In Chinese, Sarah Poston of Bryan Station High School took first place in the novice high division. In Spanish, Bryan Station Middle’s Victoria Lowe was the overall runner-up, while Esmeralda Alvarez placed second in the heritage speaker category.
▪ Andrew Albrecht, a senior at Paul Laurence Dunbar High School, is among Kentucky’s 22 recipients of 2017 corporate-sponsored National Merit Scholarship awards.
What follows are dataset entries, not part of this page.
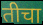
तीचा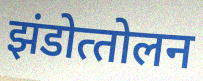
झंडोत्‍तोलनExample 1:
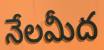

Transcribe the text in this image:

నేలమీద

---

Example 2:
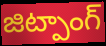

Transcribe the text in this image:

జిట్పాంగ్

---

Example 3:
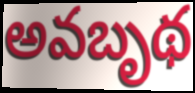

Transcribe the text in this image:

అవబృథ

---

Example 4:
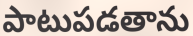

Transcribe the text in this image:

పాటుపడతాను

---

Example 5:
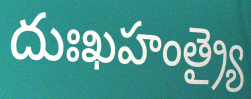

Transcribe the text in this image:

దుఃఖహంత్ర్యైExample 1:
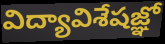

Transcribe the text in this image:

విద్యావిశేషజ్ఞో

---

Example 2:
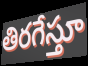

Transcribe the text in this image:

తిరగేస్తూ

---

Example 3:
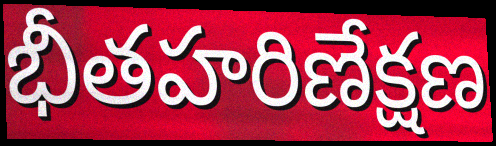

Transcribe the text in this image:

భీతహరిణేక్షణ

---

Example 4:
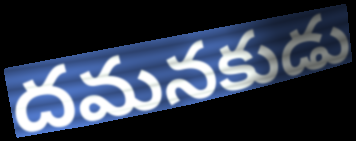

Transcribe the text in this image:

దమనకుడు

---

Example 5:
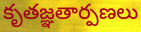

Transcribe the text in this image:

కృతజ్ఞతార్పణలు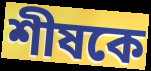
শীষকেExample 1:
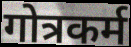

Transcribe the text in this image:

गोत्रकर्म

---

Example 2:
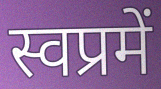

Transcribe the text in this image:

स्वप्रमें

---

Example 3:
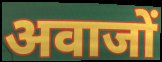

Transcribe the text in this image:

अवाजों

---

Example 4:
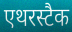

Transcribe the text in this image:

एथरस्टैक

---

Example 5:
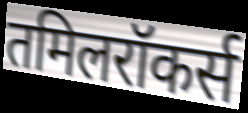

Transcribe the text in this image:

तमिलरॉकर्स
Andrew, whose probable career field is computer science, will be supported by the Cardinal Health Foundation.
Winners of $2,500 awards will be announced May 10, and recipients of college-sponsored merit scholarships on June 7 and July 17. By the end, 7,500 seniors will receive scholarships worth $32 million.
▪ A groundbreaking ceremony was held April 13 for Sayre Lower School on the same downtown ground that Sayre has called home for more than 160 years. Head of School Stephen Manella, Mayor Jim Gray, Board Chairman Ben Haggin, and the Head of Lower School Annie Papero addressed the Lower School students and guests. Special guests and major donors assisted Manella with turning over the first shovels of dirt.
The new building will include a state-of-the-art science classroom with a laboratory that opens onto a rooftop patio and garden. Outdoor spaces will serve as an extension of educational philosophies and will provide opportunities for experiential learning.